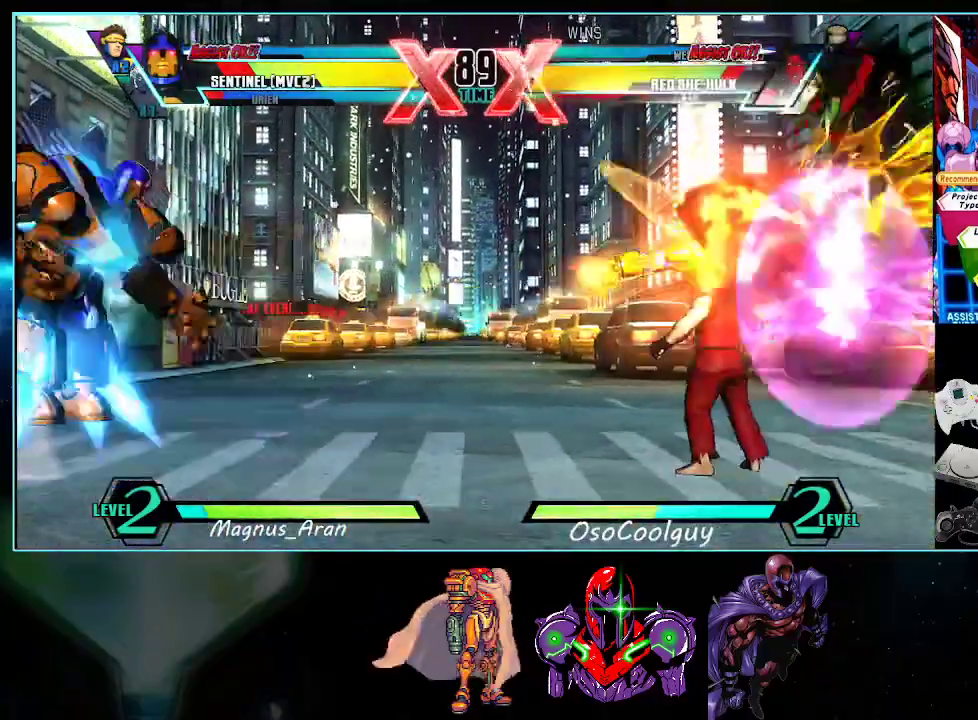
{"buttons": ["DPAD_RIGHT"], "events": [[17, "DPAD_DOWN", "down"], [17, "DPAD_RIGHT", "up"], [50, "DPAD_LEFT", "down"], [117, "A", "down"], [150, "DPAD_LEFT", "up"], [167, "A", "up"], [167, "DPAD_DOWN", "up"], [300, "DPAD_RIGHT", "down"], [367, "DPAD_RIGHT", "up"], [450, "DPAD_RIGHT", "down"]]}
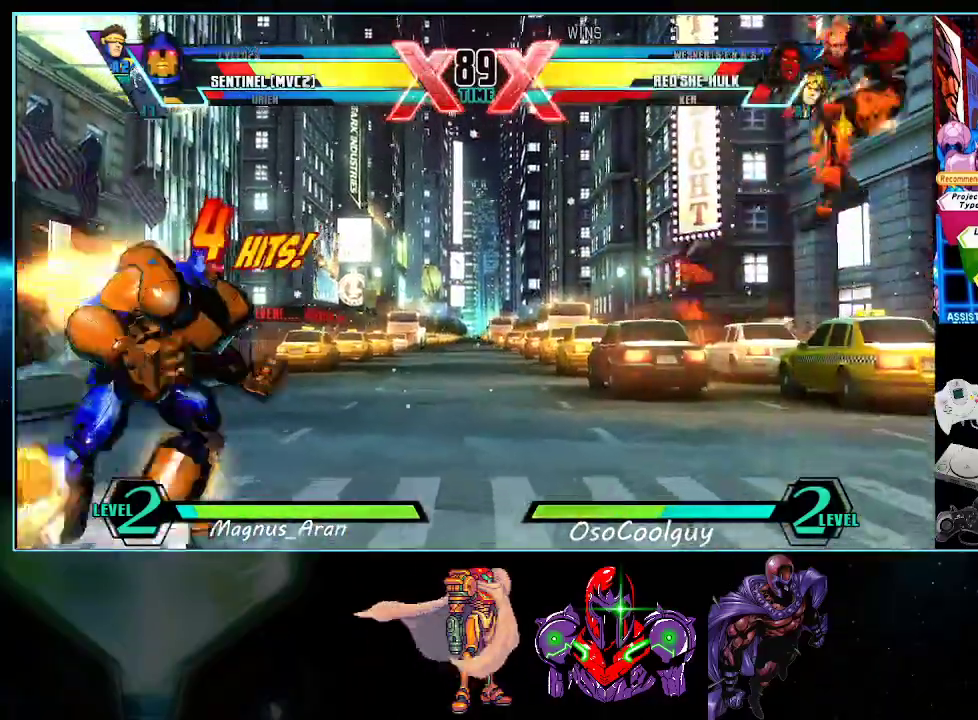
{"buttons": [], "events": [[50, "DPAD_RIGHT", "up"], [300, "B", "down"], [383, "B", "up"]]}
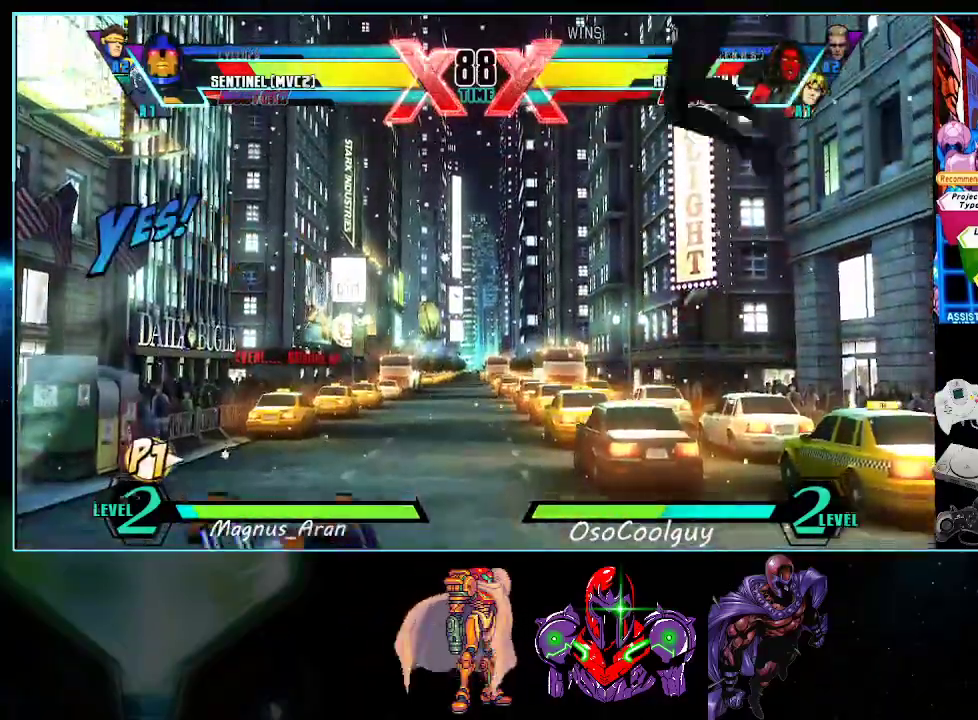
{"buttons": ["DPAD_LEFT"], "events": [[167, "DPAD_RIGHT", "down"], [233, "DPAD_DOWN", "down"], [267, "DPAD_RIGHT", "up"], [300, "DPAD_LEFT", "down"], [333, "DPAD_DOWN", "up"], [367, "A", "down"], [417, "A", "up"]]}
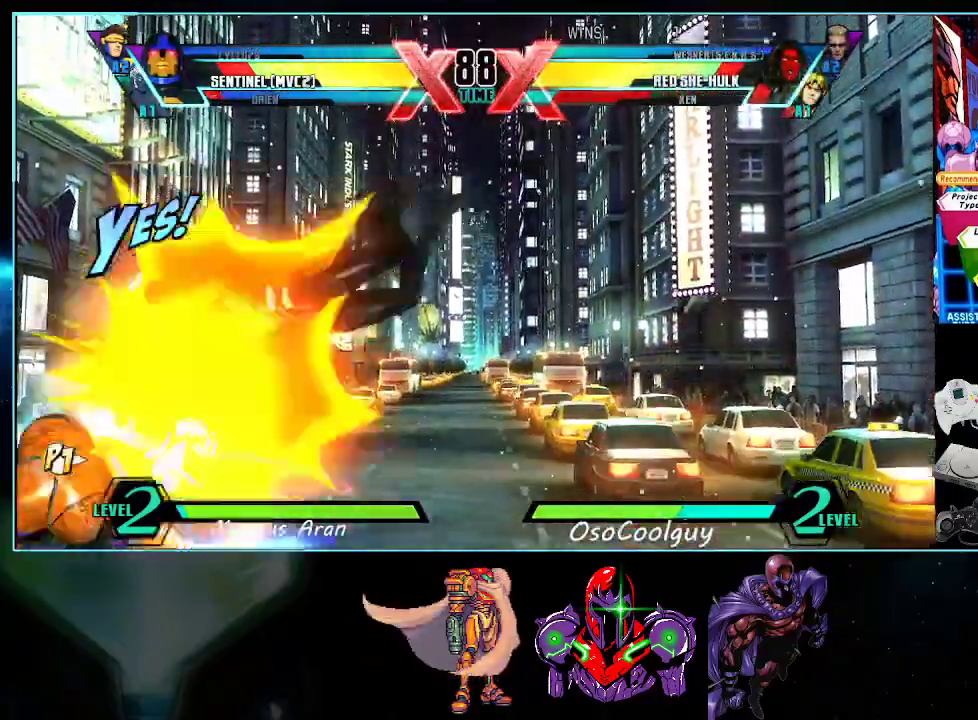
{"buttons": ["DPAD_DOWN", "DPAD_LEFT"], "events": [[17, "R1", "down"], [83, "R1", "up"], [300, "R1", "down"], [383, "R1", "up"], [483, "DPAD_DOWN", "down"]]}
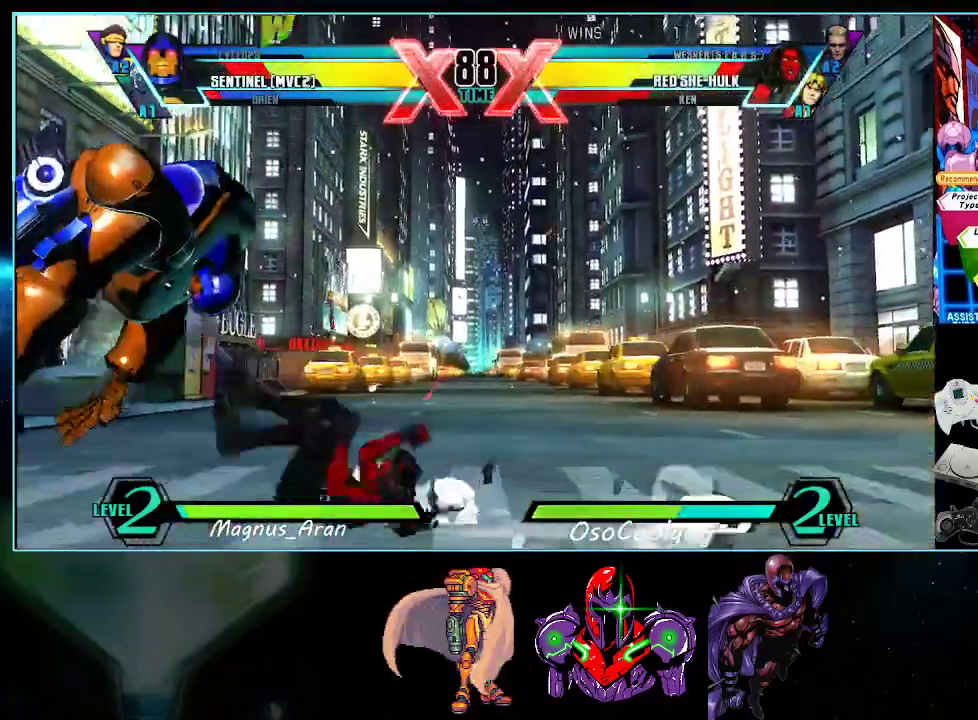
{"buttons": ["R1", "DPAD_DOWN", "DPAD_LEFT"], "events": [[50, "Y", "down"], [83, "Y", "up"], [483, "R1", "down"]]}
--------------------------------------------------
### EXERCISE AIM:
The full listing above, duplicated exactly and without its pictures, is the answer.

### RESULT:
{"buttons": ["DPAD_RIGHT"], "events": [[17, "DPAD_DOWN", "down"], [17, "DPAD_RIGHT", "up"], [50, "DPAD_LEFT", "down"], [117, "A", "down"], [150, "DPAD_LEFT", "up"], [167, "A", "up"], [167, "DPAD_DOWN", "up"], [300, "DPAD_RIGHT", "down"], [367, "DPAD_RIGHT", "up"], [450, "DPAD_RIGHT", "down"]]}
{"buttons": [], "events": [[50, "DPAD_RIGHT", "up"], [300, "B", "down"], [383, "B", "up"]]}
{"buttons": ["DPAD_LEFT"], "events": [[167, "DPAD_RIGHT", "down"], [233, "DPAD_DOWN", "down"], [267, "DPAD_RIGHT", "up"], [300, "DPAD_LEFT", "down"], [333, "DPAD_DOWN", "up"], [367, "A", "down"], [417, "A", "up"]]}
{"buttons": ["DPAD_DOWN", "DPAD_LEFT"], "events": [[17, "R1", "down"], [83, "R1", "up"], [300, "R1", "down"], [383, "R1", "up"], [483, "DPAD_DOWN", "down"]]}
{"buttons": ["R1", "DPAD_DOWN", "DPAD_LEFT"], "events": [[50, "Y", "down"], [83, "Y", "up"], [483, "R1", "down"]]}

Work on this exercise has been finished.